Mark Richmond, coordinador mundial de la UNESCO para el VIH y el sida

El informe también proporciona un desglose detallado de los costes por estudiante de cada curso de educación sexual llevado a cabo en los seis países. El coste oscila entre los 6,90 dólares estadounidenses en Nigeria y los 32,80 dólares estadounidenses en los Países Bajos. Los costes son significativamente mayores en programas piloto más pequeños, como en Kenia e Indonesia.

Según Mark Richmond, coordinador mundial de la UNESCO para el VIH y el sida,  este «histórico» estudio proporciona la base económica al argumento de que la educación sexual brinda una plataforma fundamental para la prevención del VIH entre los jóvenes.

«Ahora contamos con los datos y el análisis necesarios para crear un caso más fuerte y mejor informado que respalde la inversión en programas de educación sexual en las escuelas, sobre todo en los países más afectados por la epidemia y que tienen prioridad de atención de acuerdo con la nueva Estrategia de ONUSIDA para 2011-2015».

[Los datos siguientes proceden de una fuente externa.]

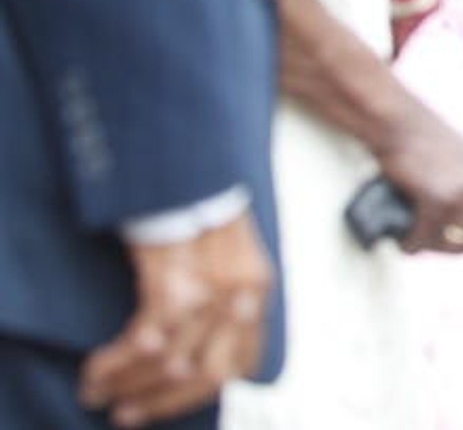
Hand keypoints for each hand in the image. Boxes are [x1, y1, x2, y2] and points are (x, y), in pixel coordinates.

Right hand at [79, 215, 272, 427]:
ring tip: (98, 393)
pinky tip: (97, 368)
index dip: (204, 393)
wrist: (186, 164)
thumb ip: (226, 298)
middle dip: (163, 401)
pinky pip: (146, 337)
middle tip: (126, 414)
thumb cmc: (198, 207)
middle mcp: (242, 291)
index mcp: (258, 288)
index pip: (243, 363)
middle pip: (210, 375)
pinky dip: (117, 360)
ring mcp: (210, 286)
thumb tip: (198, 349)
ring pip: (172, 362)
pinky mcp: (174, 277)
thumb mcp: (228, 255)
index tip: (167, 403)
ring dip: (129, 384)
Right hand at [374, 101, 462, 261]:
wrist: (402, 124)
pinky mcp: (438, 198)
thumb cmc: (432, 147)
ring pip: (452, 242)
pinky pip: (426, 237)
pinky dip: (413, 242)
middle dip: (455, 248)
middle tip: (432, 243)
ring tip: (415, 234)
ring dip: (431, 245)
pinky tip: (405, 238)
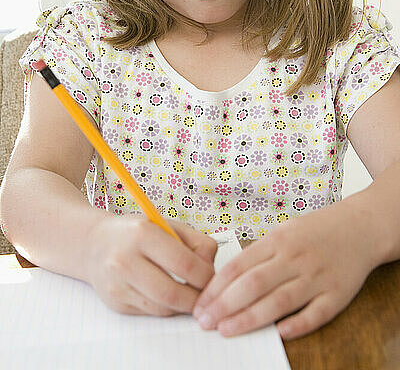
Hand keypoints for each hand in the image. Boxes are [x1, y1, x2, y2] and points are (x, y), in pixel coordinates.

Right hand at [86, 215, 217, 316]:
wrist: (96, 244)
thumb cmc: (137, 233)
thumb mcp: (167, 225)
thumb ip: (195, 242)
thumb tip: (211, 268)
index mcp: (142, 234)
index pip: (184, 264)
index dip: (206, 276)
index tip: (212, 277)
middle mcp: (125, 259)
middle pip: (173, 293)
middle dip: (196, 298)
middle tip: (206, 294)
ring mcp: (117, 284)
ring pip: (163, 308)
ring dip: (183, 306)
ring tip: (189, 292)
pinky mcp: (115, 303)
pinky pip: (151, 312)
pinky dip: (167, 307)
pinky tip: (169, 294)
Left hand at [193, 201, 375, 339]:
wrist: (359, 227)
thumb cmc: (314, 231)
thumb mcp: (282, 231)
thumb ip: (258, 254)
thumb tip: (226, 279)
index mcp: (278, 240)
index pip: (239, 266)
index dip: (216, 287)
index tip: (199, 304)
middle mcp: (295, 258)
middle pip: (254, 284)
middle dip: (225, 305)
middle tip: (205, 322)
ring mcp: (317, 276)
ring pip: (279, 300)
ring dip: (250, 318)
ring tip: (226, 330)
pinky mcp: (338, 294)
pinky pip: (316, 313)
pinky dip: (298, 324)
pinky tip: (279, 333)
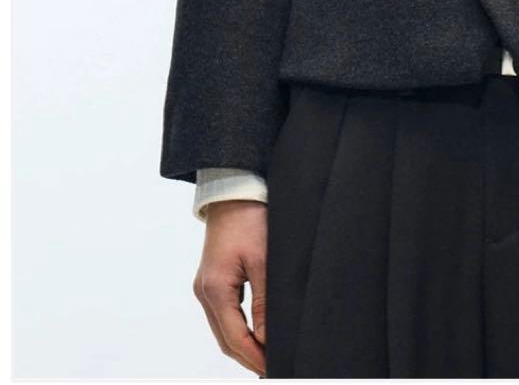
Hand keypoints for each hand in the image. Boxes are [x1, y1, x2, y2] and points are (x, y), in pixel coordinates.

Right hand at [193, 200, 267, 375]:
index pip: (235, 339)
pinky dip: (239, 329)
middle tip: (275, 368)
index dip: (255, 357)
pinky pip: (224, 314)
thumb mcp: (264, 260)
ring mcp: (206, 286)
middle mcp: (204, 292)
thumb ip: (265, 302)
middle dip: (249, 357)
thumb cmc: (249, 219)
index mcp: (214, 290)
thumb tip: (268, 338)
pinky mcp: (212, 280)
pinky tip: (257, 334)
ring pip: (224, 329)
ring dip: (244, 345)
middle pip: (226, 339)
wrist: (233, 191)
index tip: (275, 368)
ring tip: (268, 356)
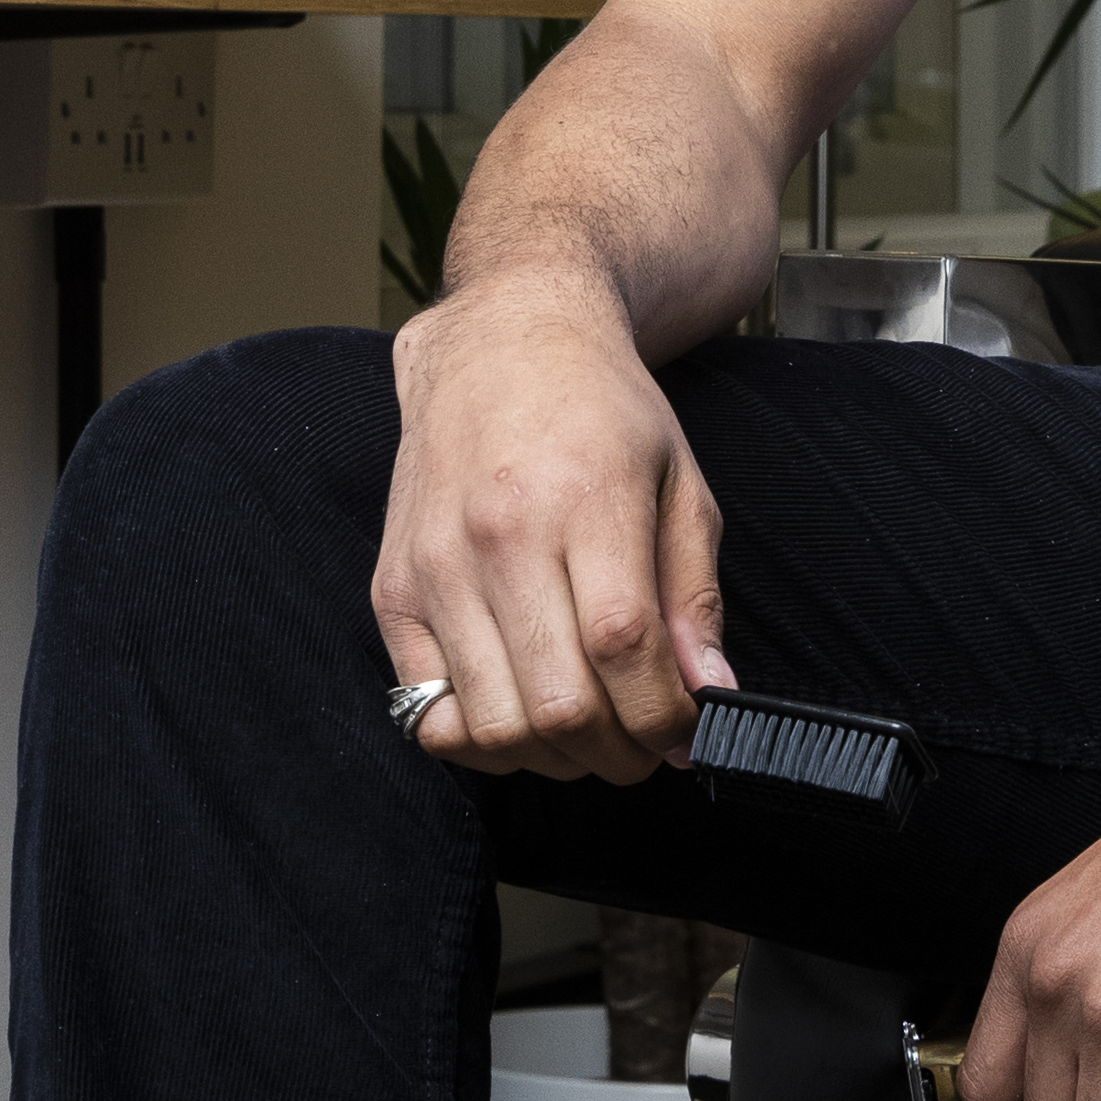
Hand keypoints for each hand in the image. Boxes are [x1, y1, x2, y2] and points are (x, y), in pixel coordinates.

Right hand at [372, 275, 728, 782]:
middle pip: (559, 705)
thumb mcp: (679, 481)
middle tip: (643, 747)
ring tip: (587, 735)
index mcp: (585, 499)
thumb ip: (695, 595)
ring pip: (493, 725)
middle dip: (618, 755)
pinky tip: (521, 713)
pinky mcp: (391, 590)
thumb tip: (709, 699)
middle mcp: (499, 535)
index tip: (689, 736)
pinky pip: (425, 709)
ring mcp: (435, 567)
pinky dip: (480, 740)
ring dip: (554, 760)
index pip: (625, 648)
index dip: (665, 718)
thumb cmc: (601, 409)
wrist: (499, 341)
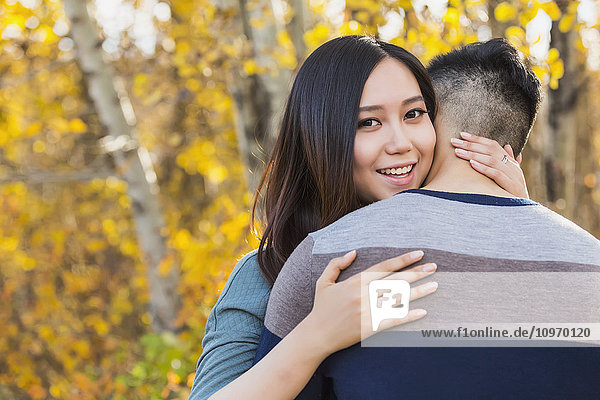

Uno de los objetivos de la Estrategia de ONUSIDA es reducir a la mitad los casos de transmisión sexual del VIH, incluidos los casos en la población juvenil, para 2015. Sin embargo, el informe mundial de ONUSIDA de 2010 muestra una disparidad crítica en lo relativo a la comprensión global sobre la prevención del VIH dentro de este grupo de edad y el hecho de que cerca del 40% de todas las nuevas infecciones por el VIH en adultos ocurren entre los jóvenes de 15 a 24 años. Los costes y la eficacia en función de los mismos refuerza el creciente reconocimiento de que la educación sexual en las escuelas tiene potencial para desempeñar un papel clave en la mejora del conocimiento que tienen de los jóvenes sobre la prevención del VIH.

Grupo de Trabajo Interinstitucional sobre Educación

El Grupo de Trabajo Interinstitucional sobre Educación se creó en 2002. UNESCO es quien se encarga de convocar a este Grupo, que reúne a los copatrocinadores de ONUSIDA, diversos organismos bilaterales, donantes particulares y asociados de la sociedad civil, con el propósito de acelerar y mejorar una respuesta coordinada y armonizada a la cuestión del VIH por parte del sector educativo.